Sens. Elizabeth Warren, Edward Markey, Tammy Baldwin, Jeff Merkley, and Christopher Murphy, all Democrats, wrote to Pfizer on Wednesday, stating that sharing intellectual property “such as vaccine recipes and manufacturing knowledge… could massively expand vaccine production and access.” The lawmakers ask the pharmaceutical giant whether it has shared any of its proprietary expertise with a group set up by the World Trade Organization for that reason and whether it wants to collaborate with any Indian companies to develop its highly effective mRNA vaccine.

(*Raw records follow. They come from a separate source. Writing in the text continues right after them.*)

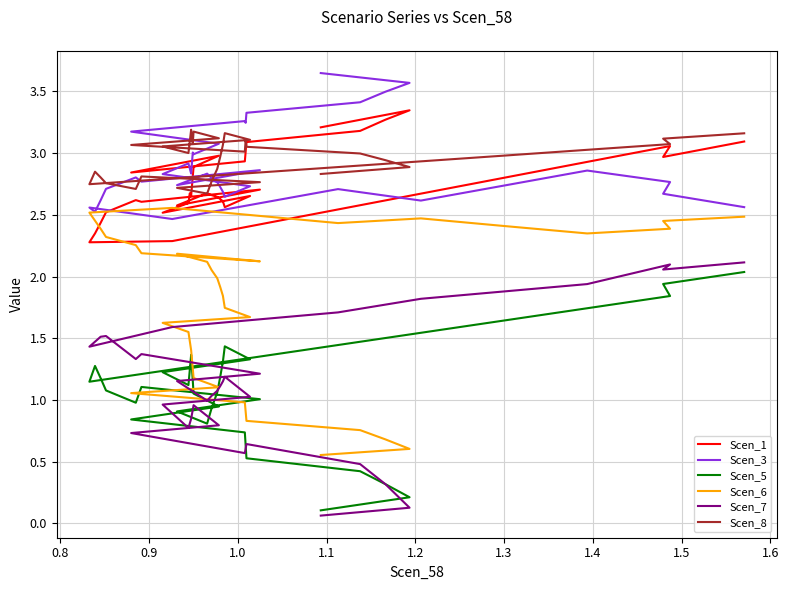

Is the value of Scen_5 at 21 greater than the value of Scen_7 at 33?

No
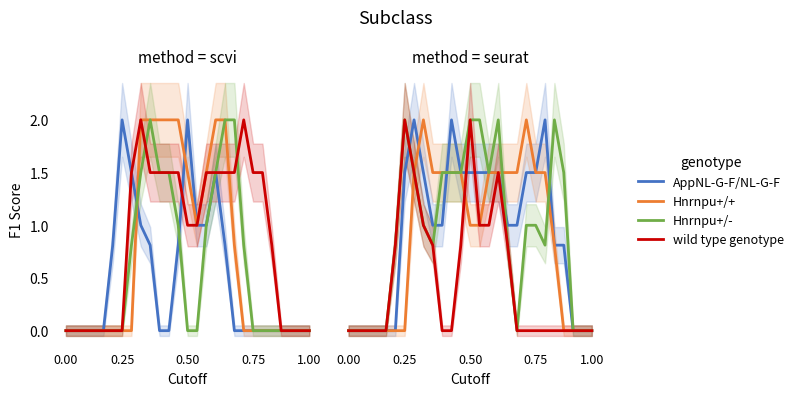

Where do AppNL-G-F/NL-G-F and wild type genotype first cross each other?

6 and 7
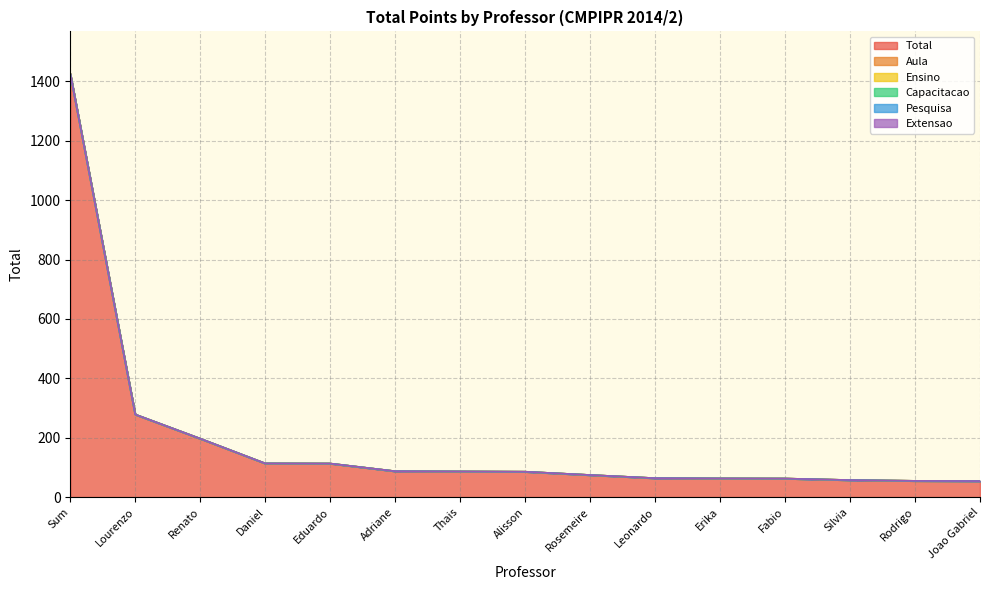

How many categories are shown in the chart?

15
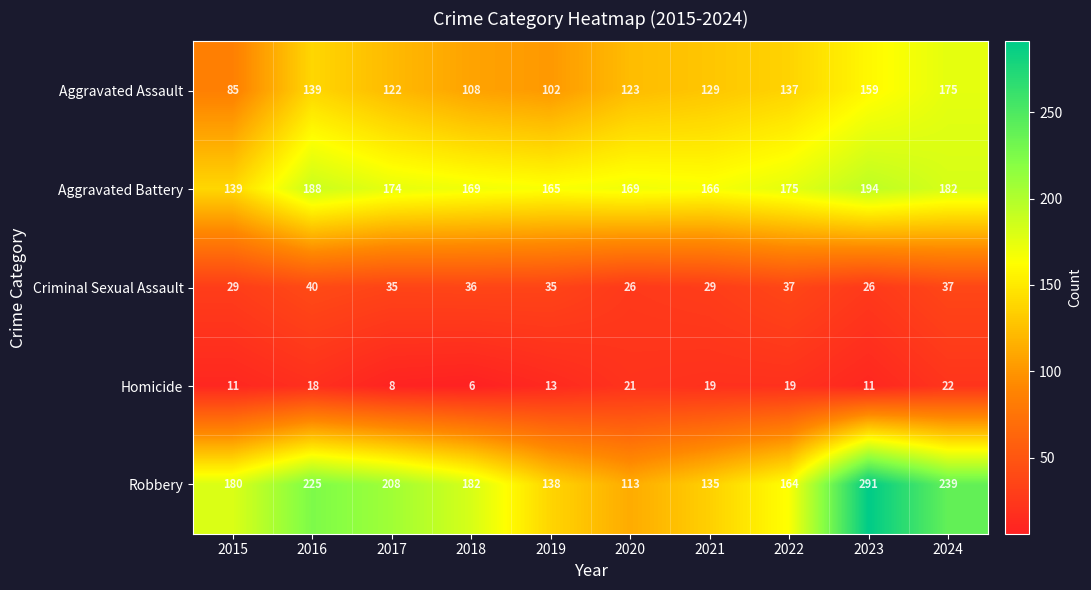

How many distinct data groups are displayed?

5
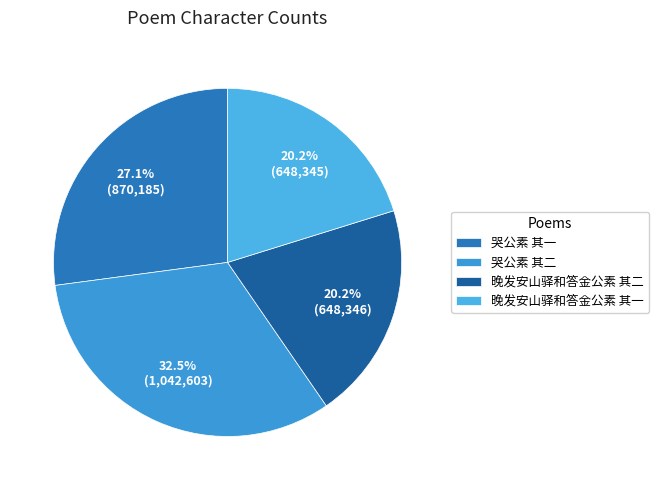

What is the change in value from 哭公素 其二 to 晚发安山驿和答金公素 其一?

-394258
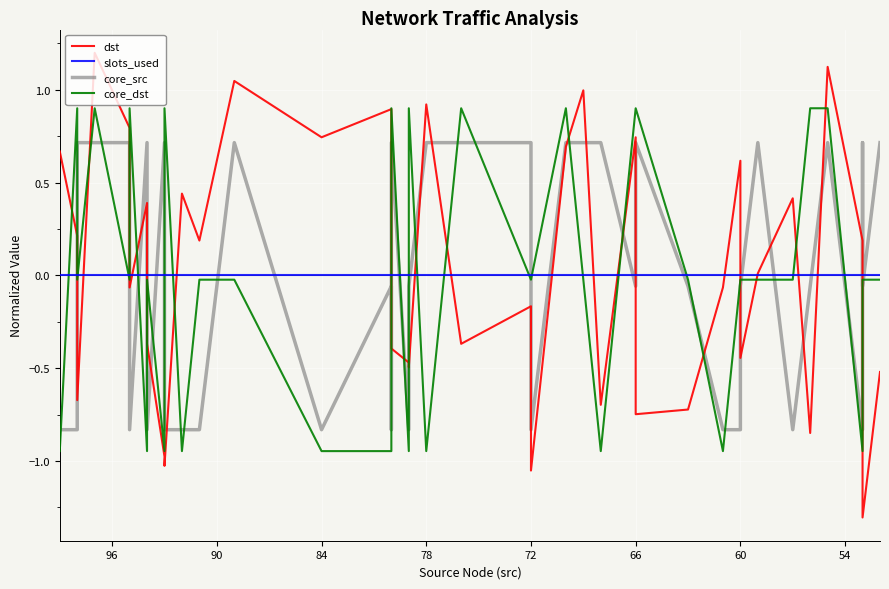

True or false: core_dst has more than 2 points higher than both neighbors.

True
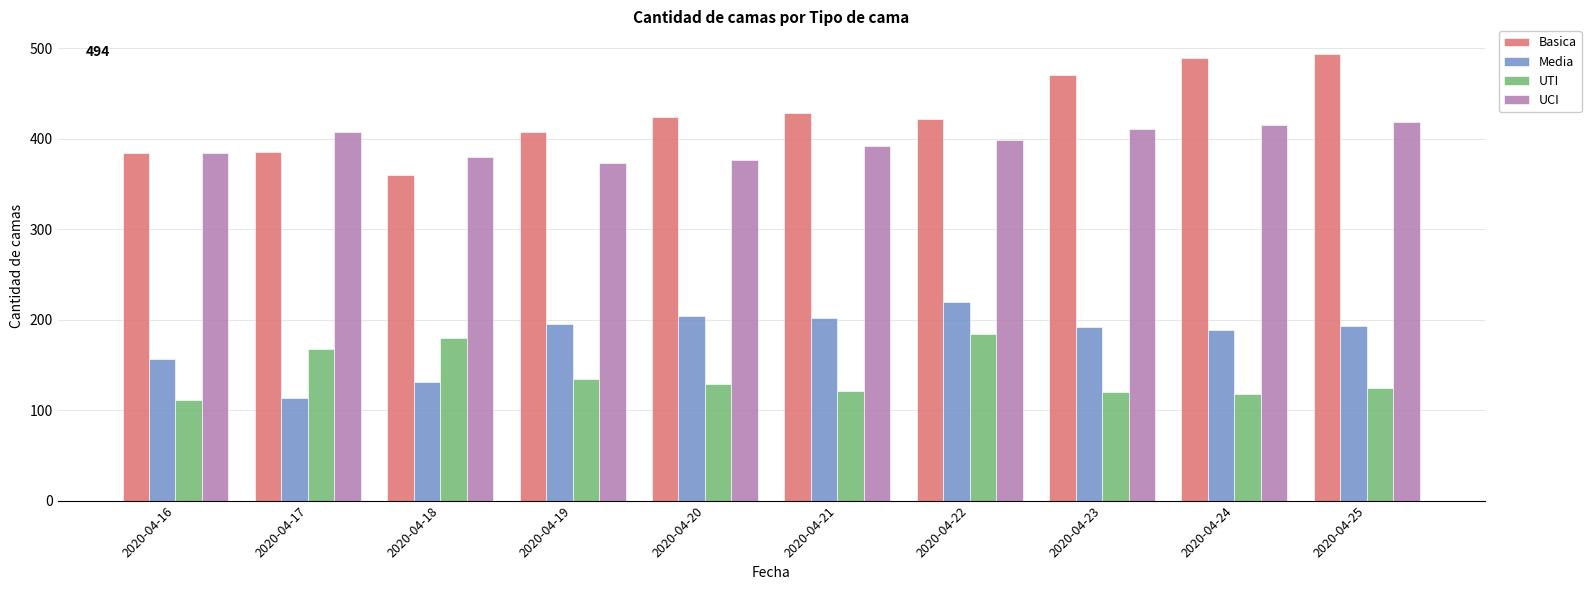

At which category does the chart reach its peak across all series?

2020-04-25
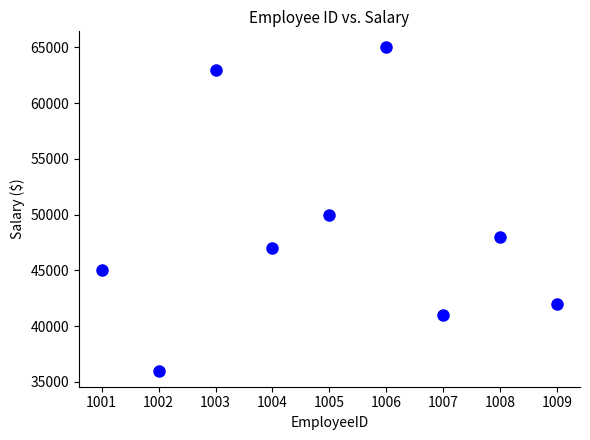

What is the average Y value?

48556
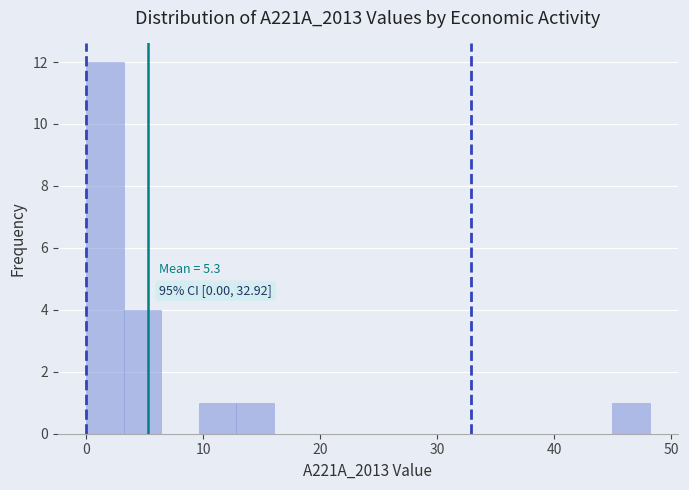

Around what value on the x-axis is the tallest bar? Give the approximate position of its centre, as read against the axis.

2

Both Johnson & Johnson and Moderna received similar letters from the lawmakers. President Joe Biden has been urged by developing countries, former world leaders, and Nobel laureates to sign a WTO waiver that would enable countries like India and South Africa to use US intellectual property without fear of retaliation.

Moderna has stated that it will not enforce its Coronavirus Vaccine patents, but this does not seem to be enough to convince WTO representatives to start illegal manufacturing. While sharing intellectual property would not stop the current outbreak, Suhaib Siddiqi, the company’s former director of chemistry, told the Associated Press that a modern factory could start manufacturing the vaccine in less than four months.